#LovingNotLabelling: Stop Labeli Anak yang Membully Sebagai Pengganggu

By Ratnaningtyas Winahyu, Minggu, 31 Maret 2019 | 14:22 WIB
Melabeli anak sebagai pengganggu atau korban bisa berbahaya untuk tumbuh kembang anak #LovingNotLabelling (pixabay.com/Wokandapix)

Nakita.id – Kasus perundungan atau bullying yang terjadi di Indonesia bisa dibilang lumayan banyak.

Bullying bisa terjadi di mana saja, namun mirisnya bullying sering kali justru terjadi dalam lingkungan sekolah.

Ketika ada kasus bullying, semua orang menaruh perhatian pada korban.

Dan tanpa disadari, anak yang melakukan bullying, lantas dilabeli sebagai penganggu atau tukang bully.

Mungkin orang yang mengatakan seperti itu merasa kesal dengan sikap anak yang melakukan bullying, tetapi apakah memberi label seperti itu adil untuk seorang anak?

Meskipun ia memang telah melakukan perilaku yang kurang baik.

Label seperti tukang bully, pengganggu, atau korban sering digunakan oleh banyak pihak, mulai dari media, para ahli, maupun masyarakat untuk merujuk pada anak-anak yang menggertak orang lain dan anak-anak yang diganggu.

Alih-alih menyebut seorang anak sebagai "pengganggu," namun alangkah lebih baiknya jika menyebutnya "anak yang mengalami perundungan".

Moms mungkin bertanya-tanya, mengapa hal itu penting?

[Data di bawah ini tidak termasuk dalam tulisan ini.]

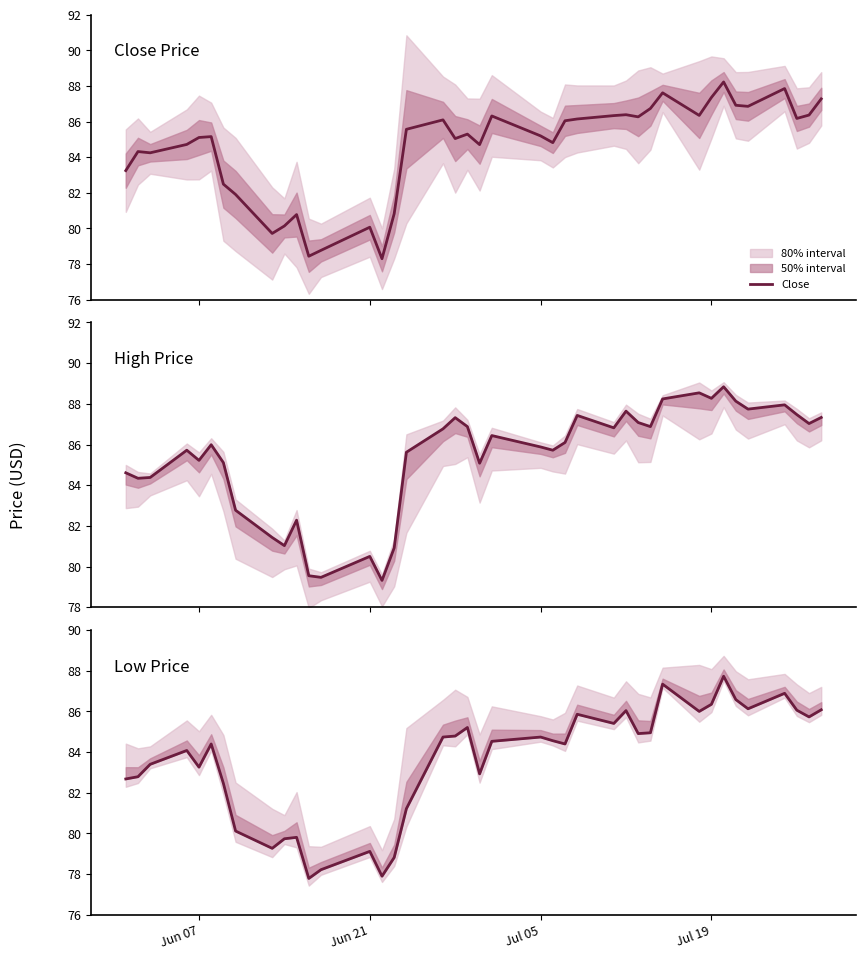

Which series has the largest range (max minus min)?

Low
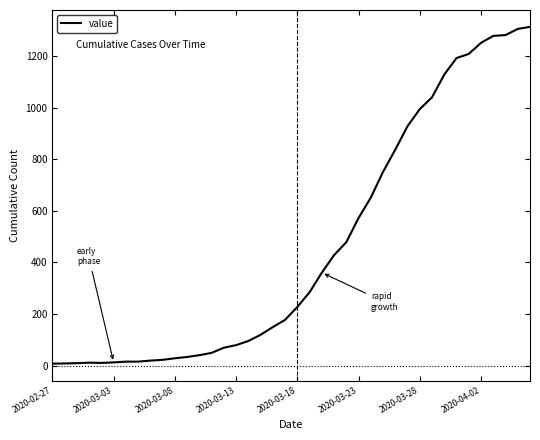

How many lines are shown in the chart?

1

Bukankah lebih mudah mengatakan "pengganggu"?

Memang rasanya agak canggung mengatakan "anak yang dirundung" atau "anak yang merundung."

Namun, melansir dari laman stopbullying.gov, terdapat beberapa alasan penting mengapa kita harus menghindari penggunaan label seperti pengganggu dan korban:

1. Melabeli seseorang memberi pesan bahwa perilaku anak tidak berubah dari satu situasi ke situasi berikutnya.

Sebenarnya, seorang anak dapat memainkan peran yang berbeda dalam bullying, tergantung pada situasinya.

Sebuah penelitian mengonfirmasi bahwa seringkali anak-anak yang melakukan bully, ternyata pernah atau bahkan sering mengalami bullying juga.